Why does the narrator protect Charlie? Originally, their relationship resolved around drawing comic books, but I pulled away from that. I didn’t think it was an interesting subject—particularly because I knew little about it. They might just be friends, like school boys are friends, just because they sat next to each other in a class. They were friends when they were younger, but have grown apart since. What’s up with the gangster discussion? I have no idea where that came from, but it makes Charlie into a more dangerous character.
The narrator moved away from Brooklyn and is now living in Long Island, or some other suburb, and he wants to reconnect to his neighborhood. He’s the type when people ask him where he’s from, he’ll always say Brooklyn, even though he moved away when he was ten. That should come out.

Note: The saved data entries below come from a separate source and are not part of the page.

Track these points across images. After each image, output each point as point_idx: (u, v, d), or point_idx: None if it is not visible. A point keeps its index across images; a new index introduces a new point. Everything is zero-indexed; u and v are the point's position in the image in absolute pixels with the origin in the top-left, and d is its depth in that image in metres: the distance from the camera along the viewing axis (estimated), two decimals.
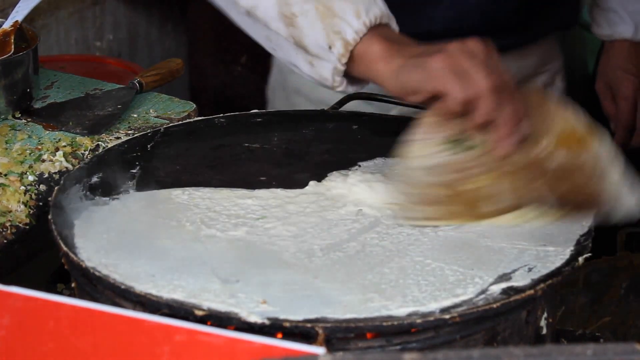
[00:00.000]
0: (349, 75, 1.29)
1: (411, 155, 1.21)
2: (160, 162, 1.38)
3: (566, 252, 1.19)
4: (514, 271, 1.15)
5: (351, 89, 1.30)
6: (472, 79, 1.17)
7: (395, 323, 1.05)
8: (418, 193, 1.21)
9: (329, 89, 1.29)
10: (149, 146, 1.42)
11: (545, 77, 1.84)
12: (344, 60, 1.26)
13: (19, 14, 1.64)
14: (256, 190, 1.31)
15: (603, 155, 1.22)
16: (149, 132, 1.46)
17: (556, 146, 1.21)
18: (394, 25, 1.29)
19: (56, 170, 1.46)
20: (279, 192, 1.31)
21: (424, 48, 1.22)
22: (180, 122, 1.53)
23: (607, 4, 1.89)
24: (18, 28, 1.63)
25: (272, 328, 1.04)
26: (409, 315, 1.06)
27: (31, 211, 1.40)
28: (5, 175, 1.44)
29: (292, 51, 1.30)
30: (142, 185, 1.32)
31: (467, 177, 1.20)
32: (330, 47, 1.25)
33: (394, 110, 1.67)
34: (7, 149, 1.51)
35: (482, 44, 1.20)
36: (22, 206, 1.40)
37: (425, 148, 1.21)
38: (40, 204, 1.41)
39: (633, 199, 1.23)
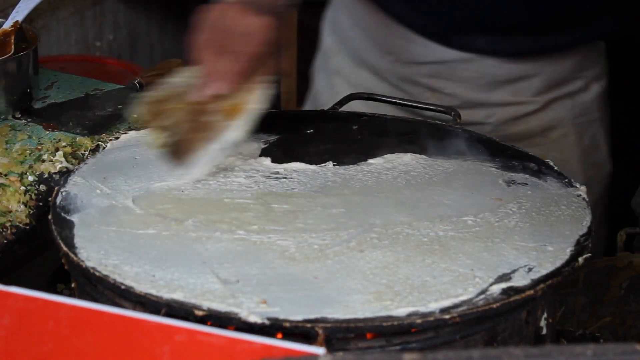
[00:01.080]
0: None
1: (179, 71, 1.40)
2: (160, 162, 1.38)
3: (566, 252, 1.19)
4: (513, 271, 1.15)
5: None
6: (206, 35, 1.33)
7: (395, 323, 1.05)
8: (152, 93, 1.40)
9: None
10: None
11: (580, 83, 1.81)
12: None
13: (19, 14, 1.64)
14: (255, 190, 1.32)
15: (230, 130, 1.34)
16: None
17: (223, 108, 1.35)
18: None
19: (56, 171, 1.46)
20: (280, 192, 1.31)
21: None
22: None
23: None
24: (18, 28, 1.63)
25: (272, 328, 1.04)
26: (409, 315, 1.06)
27: (31, 211, 1.40)
28: (6, 175, 1.44)
29: None
30: (141, 185, 1.32)
31: (174, 99, 1.37)
32: None
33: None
34: (7, 149, 1.51)
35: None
36: (22, 206, 1.40)
37: (189, 71, 1.38)
38: (40, 204, 1.41)
39: (200, 170, 1.34)
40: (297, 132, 1.49)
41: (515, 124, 1.77)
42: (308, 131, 1.49)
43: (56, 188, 1.32)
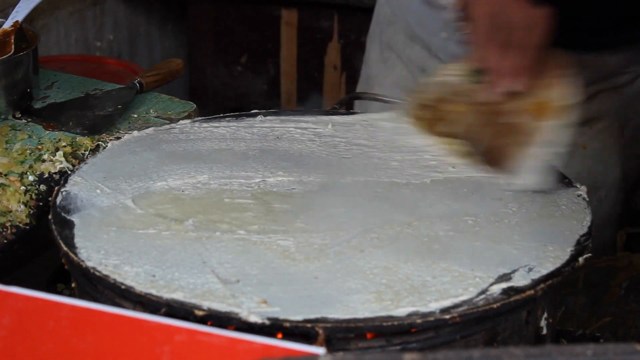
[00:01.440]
0: None
1: (444, 69, 1.37)
2: (159, 162, 1.38)
3: (566, 252, 1.19)
4: (514, 271, 1.15)
5: None
6: (487, 31, 1.30)
7: (396, 323, 1.05)
8: (420, 95, 1.36)
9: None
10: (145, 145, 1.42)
11: (625, 78, 1.79)
12: None
13: (19, 14, 1.64)
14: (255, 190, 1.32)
15: (548, 131, 1.29)
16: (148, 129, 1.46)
17: (529, 109, 1.30)
18: None
19: (56, 170, 1.46)
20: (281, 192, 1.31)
21: None
22: (183, 121, 1.53)
23: None
24: (18, 28, 1.63)
25: (272, 328, 1.04)
26: (409, 315, 1.06)
27: (31, 211, 1.40)
28: (6, 175, 1.44)
29: None
30: (141, 185, 1.32)
31: (455, 100, 1.33)
32: None
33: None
34: (7, 149, 1.51)
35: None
36: (22, 206, 1.40)
37: (456, 68, 1.35)
38: (41, 204, 1.41)
39: (532, 178, 1.31)
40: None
41: None
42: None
43: (56, 188, 1.31)
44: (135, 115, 1.64)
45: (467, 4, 1.35)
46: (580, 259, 1.19)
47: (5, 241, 1.36)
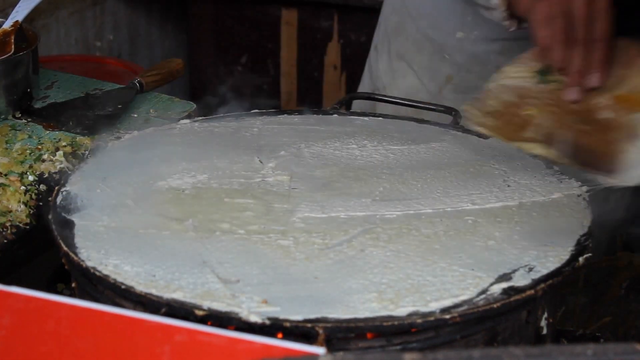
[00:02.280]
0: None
1: (504, 72, 1.32)
2: (159, 162, 1.38)
3: (566, 252, 1.19)
4: (514, 271, 1.15)
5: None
6: (551, 29, 1.29)
7: (396, 323, 1.05)
8: (486, 102, 1.32)
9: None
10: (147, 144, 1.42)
11: None
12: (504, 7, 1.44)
13: (19, 14, 1.64)
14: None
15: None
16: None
17: (613, 102, 1.26)
18: None
19: (56, 170, 1.46)
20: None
21: None
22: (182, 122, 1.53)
23: None
24: (18, 28, 1.63)
25: (272, 328, 1.04)
26: (409, 315, 1.06)
27: (31, 211, 1.40)
28: (6, 175, 1.44)
29: None
30: (141, 185, 1.32)
31: (528, 103, 1.29)
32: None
33: None
34: (7, 148, 1.51)
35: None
36: (23, 206, 1.40)
37: (518, 70, 1.32)
38: (41, 203, 1.41)
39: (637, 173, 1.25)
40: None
41: None
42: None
43: (56, 188, 1.31)
44: (135, 115, 1.64)
45: (519, 2, 1.35)
46: (581, 259, 1.19)
47: (5, 241, 1.36)
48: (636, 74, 1.28)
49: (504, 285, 1.12)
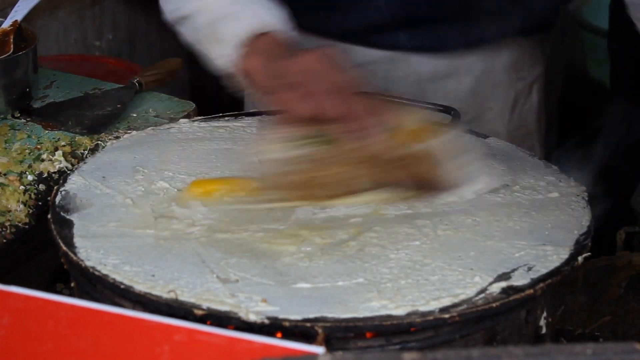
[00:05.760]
0: None
1: (268, 150, 1.29)
2: (159, 161, 1.38)
3: (566, 252, 1.19)
4: (513, 271, 1.15)
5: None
6: (314, 95, 1.25)
7: (395, 322, 1.05)
8: (273, 180, 1.29)
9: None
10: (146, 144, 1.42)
11: (521, 86, 1.76)
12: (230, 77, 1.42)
13: (18, 13, 1.64)
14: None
15: (439, 147, 1.29)
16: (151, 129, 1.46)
17: (396, 139, 1.28)
18: (279, 27, 1.38)
19: (55, 170, 1.46)
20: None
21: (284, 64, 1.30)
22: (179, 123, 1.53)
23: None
24: (17, 28, 1.63)
25: (271, 327, 1.04)
26: (409, 314, 1.06)
27: (31, 211, 1.40)
28: (5, 174, 1.44)
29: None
30: (141, 185, 1.32)
31: (323, 165, 1.28)
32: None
33: None
34: (6, 148, 1.51)
35: (323, 53, 1.29)
36: (22, 206, 1.40)
37: (281, 144, 1.29)
38: (40, 203, 1.41)
39: (479, 183, 1.31)
40: None
41: None
42: None
43: (55, 187, 1.31)
44: (135, 115, 1.64)
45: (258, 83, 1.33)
46: (580, 258, 1.19)
47: (4, 241, 1.36)
48: (400, 113, 1.31)
49: (503, 284, 1.12)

After editing the first two pages with the above in mind, I came to the first major scene: the crossbow. I need to figure out what happens between Roger, Charlie, and the narrator. As written now, the narrator hides while Roger and Charlie play. I did that mostly just to get the narrator out of the way so Roger could shoot Charlie, without pissing off the narrator. But it makes the narrator seem scared, when I wanted Charlie to be nervous. I could have Roger just pulling out and showing the weapons to Charlie and the narrator—not playing ninja, as it’s now written, but just demonstrating them. Roger wouldn’t let them touch his weapons because he’s selfish (see his relationship with his parents). He pulls out the crossbow, loads it, and aims it in their general direction. This is where I can reveal some more aspects of Roger and Charlie’s characters. The action won’t be extreme (there won’t be lots of kicking and punching and stealing of sais like now), but it does make the narrator appear stronger.

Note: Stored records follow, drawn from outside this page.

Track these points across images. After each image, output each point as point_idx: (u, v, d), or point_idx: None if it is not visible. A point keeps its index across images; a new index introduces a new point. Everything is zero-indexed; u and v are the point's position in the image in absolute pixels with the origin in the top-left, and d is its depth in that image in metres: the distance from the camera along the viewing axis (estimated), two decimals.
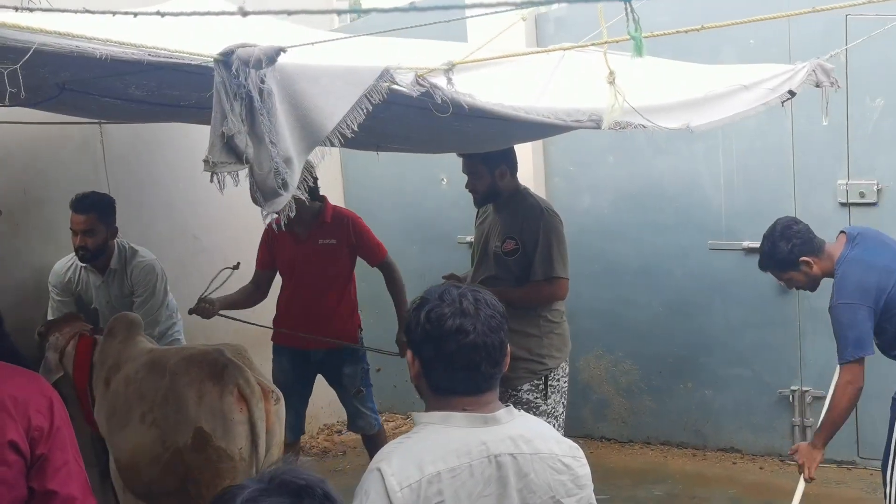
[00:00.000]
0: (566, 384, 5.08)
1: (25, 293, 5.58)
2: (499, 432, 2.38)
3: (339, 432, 7.57)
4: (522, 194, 5.11)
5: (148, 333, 5.31)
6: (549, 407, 4.93)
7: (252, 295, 5.86)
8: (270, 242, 5.78)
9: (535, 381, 4.93)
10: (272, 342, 5.91)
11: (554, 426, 4.81)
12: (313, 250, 5.65)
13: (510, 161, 5.05)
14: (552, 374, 4.97)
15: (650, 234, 6.58)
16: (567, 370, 5.10)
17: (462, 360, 2.33)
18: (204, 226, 6.59)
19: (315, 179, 5.55)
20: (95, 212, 5.29)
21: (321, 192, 5.65)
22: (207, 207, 6.50)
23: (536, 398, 4.91)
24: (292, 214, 2.39)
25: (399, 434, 7.21)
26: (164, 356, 4.53)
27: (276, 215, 2.33)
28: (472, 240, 7.11)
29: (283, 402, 4.47)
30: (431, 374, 2.38)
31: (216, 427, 4.16)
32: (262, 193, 2.27)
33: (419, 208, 7.44)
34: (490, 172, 4.99)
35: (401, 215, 7.36)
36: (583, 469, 2.49)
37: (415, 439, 2.36)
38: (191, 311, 5.49)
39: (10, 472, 2.46)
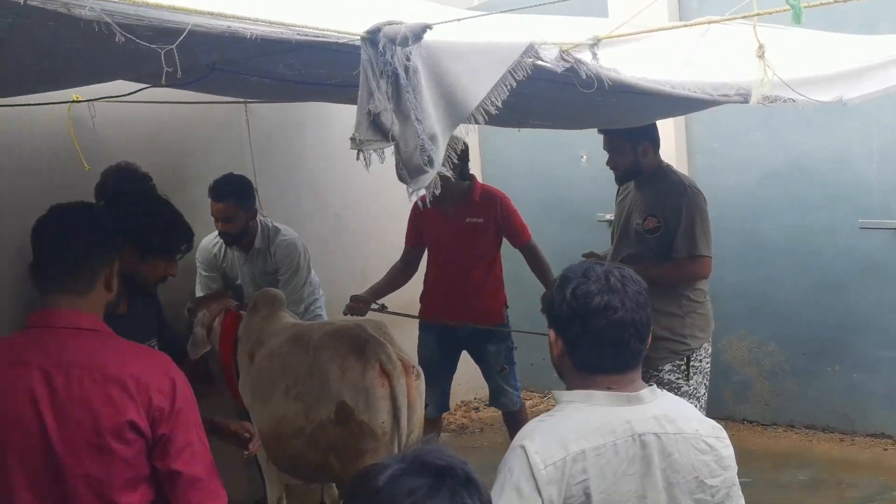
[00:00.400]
0: (709, 365, 4.97)
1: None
2: (642, 411, 2.34)
3: (477, 409, 7.61)
4: (664, 171, 5.02)
5: (292, 310, 5.43)
6: (691, 388, 4.84)
7: (401, 274, 5.94)
8: (418, 220, 5.84)
9: (677, 362, 4.84)
10: (418, 319, 5.96)
11: (696, 407, 4.72)
12: (460, 228, 5.68)
13: (652, 137, 4.97)
14: (694, 355, 4.87)
15: (797, 212, 6.39)
16: (710, 350, 4.99)
17: (610, 336, 2.31)
18: (345, 204, 6.69)
19: (466, 159, 5.60)
20: (233, 198, 5.41)
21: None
22: (349, 186, 6.61)
23: (678, 378, 4.83)
24: (437, 192, 2.39)
25: (537, 412, 7.24)
26: (308, 331, 4.62)
27: (421, 192, 2.34)
28: (612, 217, 7.07)
29: (423, 377, 4.50)
30: (577, 353, 2.36)
31: (359, 401, 4.22)
32: (407, 171, 2.28)
33: (558, 186, 7.39)
34: (633, 149, 4.92)
35: (539, 194, 7.32)
36: (726, 450, 2.44)
37: (558, 417, 2.34)
38: (345, 312, 5.59)
39: (129, 450, 2.50)
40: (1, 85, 3.36)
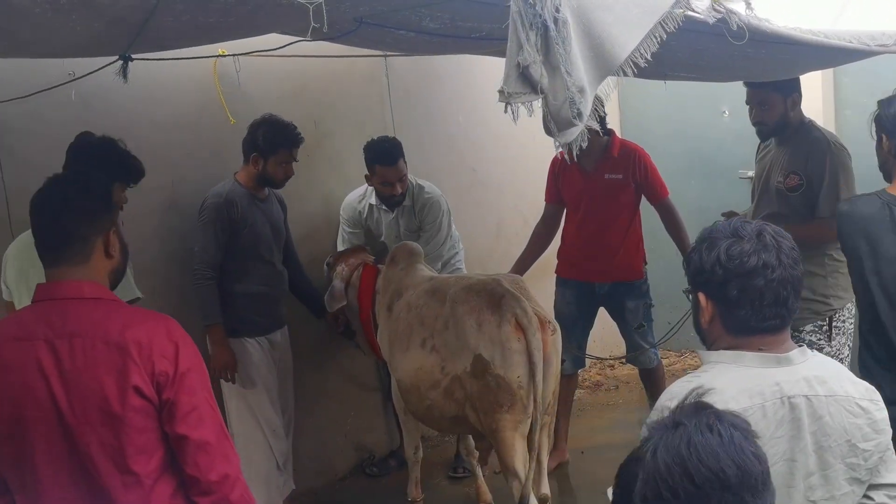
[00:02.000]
0: (852, 326, 4.80)
1: (316, 223, 5.85)
2: (792, 373, 2.28)
3: (612, 366, 7.56)
4: (808, 127, 4.86)
5: (431, 266, 5.49)
6: (834, 349, 4.70)
7: (542, 237, 5.92)
8: (557, 176, 5.81)
9: (819, 322, 4.71)
10: (556, 274, 5.94)
11: None
12: (599, 184, 5.63)
13: (800, 90, 4.82)
14: (837, 315, 4.74)
15: None
16: (853, 311, 4.79)
17: (770, 296, 2.25)
18: (481, 159, 6.69)
19: (604, 112, 5.53)
20: (401, 156, 5.47)
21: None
22: (485, 141, 6.60)
23: (820, 339, 4.70)
24: (584, 145, 2.36)
25: (673, 371, 7.16)
26: (445, 284, 4.66)
27: (567, 146, 2.31)
28: (753, 175, 6.87)
29: (559, 333, 4.50)
30: (732, 315, 2.29)
31: (495, 355, 4.25)
32: (556, 124, 2.25)
33: (699, 141, 7.23)
34: (783, 102, 4.76)
35: (679, 149, 7.18)
36: (880, 413, 2.35)
37: (704, 378, 2.29)
38: None
39: (138, 416, 2.50)
40: (157, 39, 3.44)
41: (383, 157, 5.45)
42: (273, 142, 4.91)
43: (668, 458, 1.70)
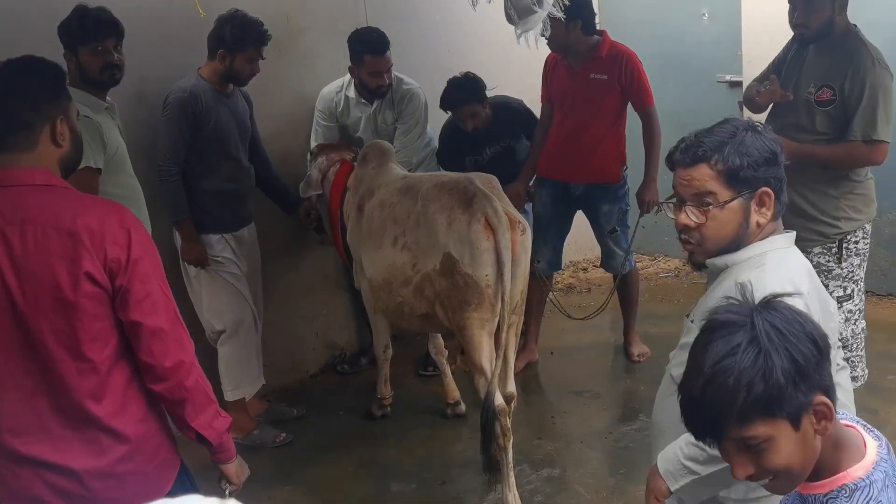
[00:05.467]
0: (867, 246, 4.59)
1: (287, 120, 5.78)
2: None
3: (586, 269, 7.60)
4: (853, 36, 4.41)
5: (406, 161, 5.46)
6: (844, 271, 4.51)
7: (542, 138, 5.80)
8: (549, 74, 5.75)
9: (828, 244, 4.50)
10: (535, 174, 5.88)
11: (852, 291, 4.52)
12: (584, 83, 5.56)
13: None
14: (848, 237, 4.50)
15: None
16: (869, 230, 4.59)
17: None
18: (461, 60, 6.58)
19: (591, 13, 5.46)
20: (389, 47, 5.41)
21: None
22: (462, 42, 6.49)
23: (829, 261, 4.50)
24: (546, 34, 2.32)
25: (646, 275, 7.19)
26: (418, 182, 4.64)
27: (529, 33, 2.27)
28: (733, 78, 6.81)
29: (529, 233, 4.49)
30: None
31: (464, 253, 4.24)
32: (516, 10, 2.21)
33: (677, 44, 7.13)
34: (832, 2, 4.34)
35: (659, 52, 7.08)
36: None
37: (772, 264, 2.37)
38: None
39: (90, 302, 2.50)
40: None
41: (373, 46, 5.39)
42: (241, 38, 4.82)
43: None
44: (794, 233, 2.44)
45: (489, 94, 5.67)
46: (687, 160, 2.38)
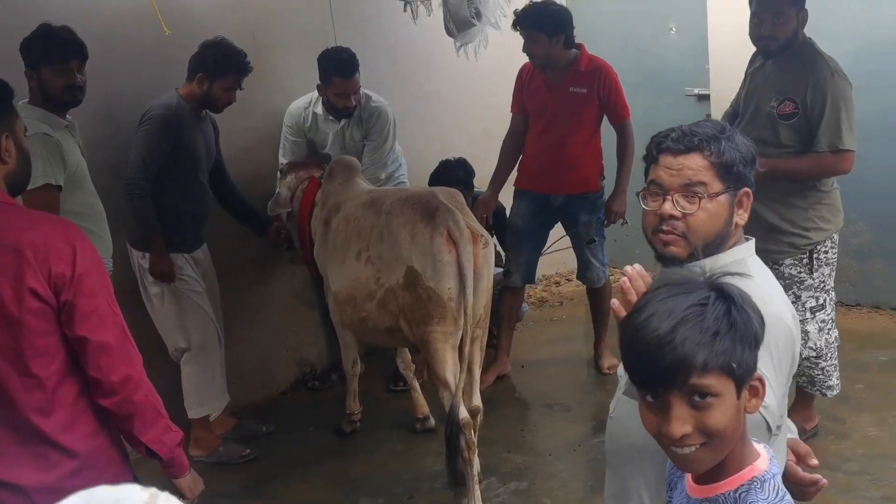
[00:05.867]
0: (835, 256, 4.65)
1: (254, 138, 5.79)
2: None
3: (558, 284, 7.62)
4: (809, 48, 4.50)
5: (374, 177, 5.48)
6: (816, 281, 4.56)
7: (512, 152, 5.88)
8: (524, 86, 5.78)
9: (799, 256, 4.53)
10: (514, 186, 5.93)
11: (824, 301, 4.57)
12: (563, 96, 5.60)
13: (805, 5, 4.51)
14: (818, 248, 4.55)
15: (893, 89, 6.08)
16: (836, 240, 4.64)
17: None
18: (426, 73, 6.62)
19: (570, 27, 5.51)
20: (358, 69, 5.44)
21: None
22: (430, 54, 6.51)
23: (800, 272, 4.55)
24: (485, 48, 2.33)
25: (618, 288, 7.20)
26: (382, 196, 4.65)
27: (468, 46, 2.29)
28: (701, 91, 6.86)
29: (492, 246, 4.51)
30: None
31: (426, 266, 4.25)
32: (454, 23, 2.23)
33: (647, 57, 7.18)
34: (796, 16, 4.45)
35: (628, 66, 7.08)
36: None
37: (759, 280, 2.28)
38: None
39: (35, 318, 2.49)
40: None
41: (342, 68, 5.42)
42: (222, 65, 4.85)
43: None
44: (753, 239, 2.40)
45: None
46: (681, 147, 2.27)
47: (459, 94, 6.55)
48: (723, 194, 2.27)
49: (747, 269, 2.23)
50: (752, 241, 2.38)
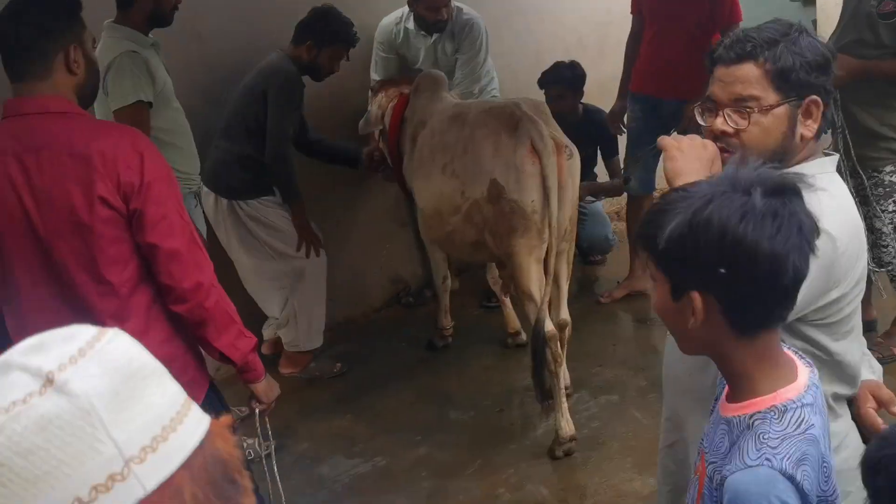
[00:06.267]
0: None
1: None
2: None
3: None
4: None
5: (467, 91, 5.41)
6: None
7: (632, 50, 5.77)
8: None
9: None
10: (629, 90, 5.80)
11: None
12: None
13: None
14: None
15: None
16: None
17: None
18: None
19: None
20: None
21: None
22: None
23: None
24: None
25: None
26: (467, 109, 4.60)
27: None
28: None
29: (577, 157, 4.40)
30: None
31: (509, 179, 4.20)
32: None
33: None
34: None
35: None
36: None
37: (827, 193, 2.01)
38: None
39: (106, 226, 2.53)
40: None
41: None
42: (333, 35, 4.90)
43: None
44: (837, 156, 2.20)
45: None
46: (732, 56, 2.08)
47: (553, 3, 6.36)
48: (780, 106, 2.06)
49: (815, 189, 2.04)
50: (834, 158, 2.16)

What happens after Roger shoots Charlie with the crossbow? Do they run out of the house? Why don’t they punch and kick and beat up Roger? That’s probably what they would do. They beat the shit out of Roger. And they leave it at that until Roger begins badmouthing Charlie. Why doesn’t he badmouth the narrator? And why is Charlie scared if he just beat up Roger—wouldn’t he just beat him up again? So many fucking holes! Would the narrator feel bad about beating up Roger? At the end, they’d probably run out of the house avoiding Roger’s parents, as it ends now. If they do beat up Roger, then he has the impetus for taking karate lessons—besides his obvious love of the ninja. The problem with that is then the final fight would be between Roger, and Charlie and the narrator, not just Charlie. What happens if the narrator isn’t in the house with Roger and Charlie when the crossbow incident takes place? I’d have to introduce Eddie back into the story, and have him tell the story. So? No. I like the other details that would only come out if the narrator were present. Maybe the narrator steps out of the room—e.g., going to the bathroom—when the shot takes place. That way, the narrator bumps into Charlie as Charlie runs out of the house. Does Charlie beat up Roger? Either way.
I drove home, hoping that the drive would allow me to give it some more thought. Except for flying through a stop sign when I was deep in thought (luckily there was no one around me—and I’ve never, ever done that before), I didn’t come up with much. I decided on the easy route: just have Charlie get shot and then leave. Let me get back to that now.